▸ SOURCE DATA:
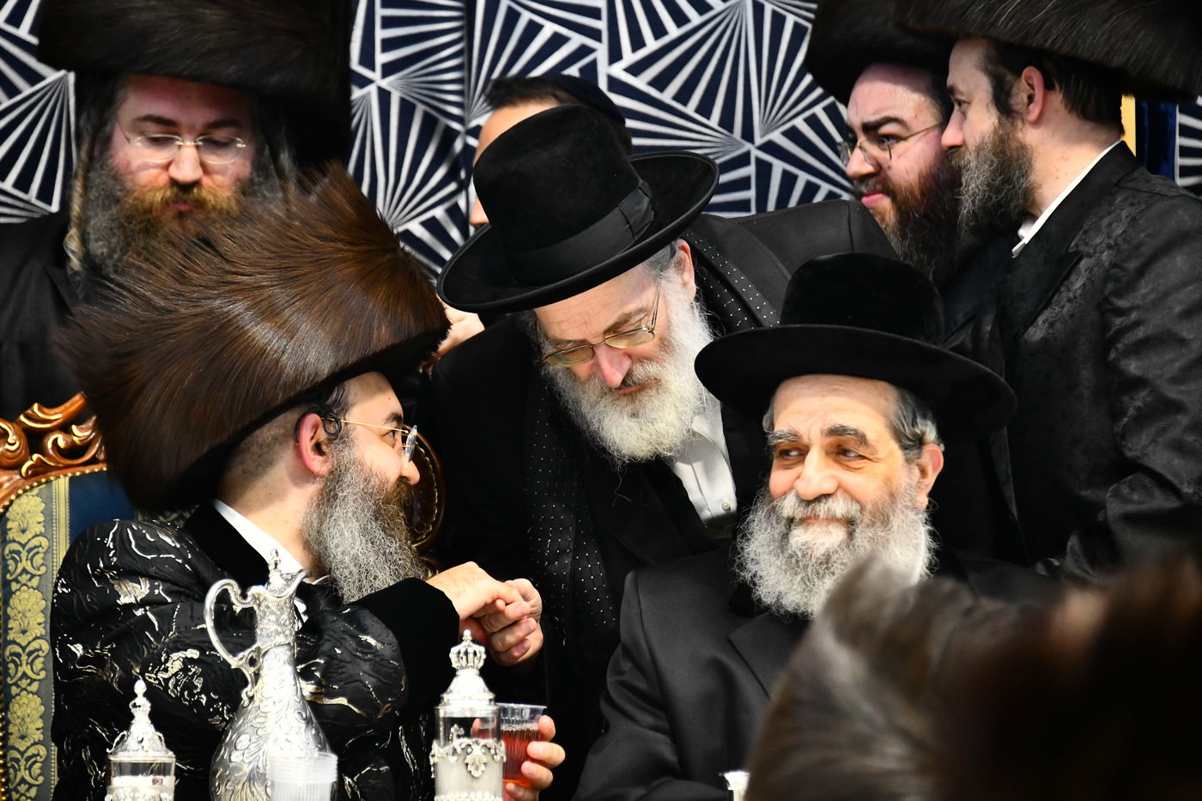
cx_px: 601
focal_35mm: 200
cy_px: 400
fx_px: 6677
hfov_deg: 10.3
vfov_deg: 6.9
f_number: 5.6
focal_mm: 200
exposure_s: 1/160
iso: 2500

▸ YOUR ASSIGNMENT: The entire listing is to be printed exactly, with each picture omitted.

▸ ANSWER SECTION:
cx_px: 601
focal_35mm: 200
cy_px: 400
fx_px: 6677
hfov_deg: 10.3
vfov_deg: 6.9
f_number: 5.6
focal_mm: 200
exposure_s: 1/160
iso: 2500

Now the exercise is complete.